What is memory?
Memory is a process of remembering information after the original thing is no longer present. There are 3 stages:
- Encoding (putting information in)
- Storage (maintaining and holding information)
- Retrieval (remembering and extracting information)
Capacity, duration, encoding
A measure of the amount of information that can be held in memory.
STM - 7 plus or minus 2. LTM - potentially unlimited.
A measure of how long a memory lasts before it is no longer available.
STM - 20 to 30 seconds. LTM - from hours to years.
The way information is changed so it can be stored in the memory. Information enters the brain via the senses and then is stored in various forms.
STM - acoustic or visual. LTM - semantic.
Types of memory
Sensory memory (SM)
A set of limited capacity, modality-specific stores that hold information very briefly.
Short-term memory (STM)
A temporary place for storing information, where it receives little processing.
Long-term memory (LTM)
A memory for events that have happened in the past. It has potentially unlimited duration and capacity.
Conrad (1964) - participants were shown sequences of 6 letters. They were asked to write them down as they appeared but the presentation was too fast to keep up with so info was held in STM. Errors made were acoustic confusion errors. It was concluded that encoding in STM is acoustic even when info is presnted visually.
Baddeley (1966) conducted one experiment to measure STM, and another to measure LTM. He used four word lists and found that errors made in recalling the words depended on the type of list and the time delay. STM - acoustic errors. LTM - semantic errors. This suggests that STM uses an acoustic code and LTM uses a semantic code.
Jacobs (1887) read lists of one syllable letters or numbers out loud, and increased length of list until participants could only recall 50%. STM capacity - 9 numbers/ 7 letters. STM increased with age - 8 year olds remembered 7 digits, 19 year old remembered 9.
Miller (1956) replicated Jacobs' findings, and came up with the phrase 'the magic number seven plus or minus two'.

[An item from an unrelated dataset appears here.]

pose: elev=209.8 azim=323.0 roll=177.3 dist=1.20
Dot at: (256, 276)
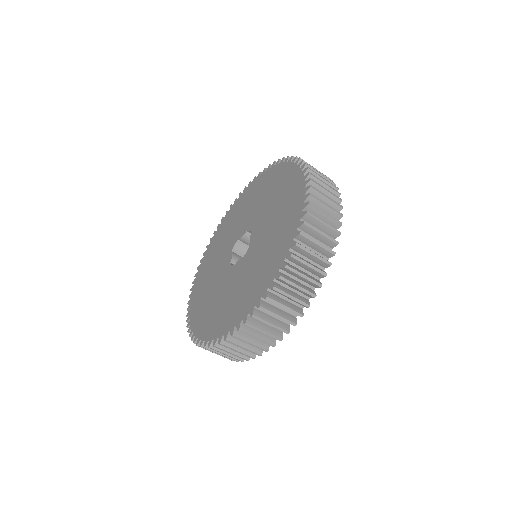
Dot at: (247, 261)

There are no real studies on this - LTM capacity is potentially unlimited.
STM duration research
Peterson and Peterson (1959) - participants were read nonsense trigrams, then a 3-digit number to count backwards from in threes as a distractor task. After 3, 6, 9, 12, 15 or 18 seconds, participants had to recall the trigram. On average, they remembered 90% after 3 seconds, and 2% after 18 seconds. This suggests that the duration of STM is 20-30 seconds.
LTM duration research
Bahrick et al ( 1975) - 400 participants aged 17-74 years were asked to remember the names of classmates from high school (free recall task). They were also shown a set of photos and a list of names, some their ex school friends, and had to identify which were their ex school friends (recognition task). Those who'd left high school within 15 years recalled 90% of faces and names in recognition task. Those who'd left 48 years previously recalled 80% of names and 78% of faces. This suggests that LTM lasts a long time.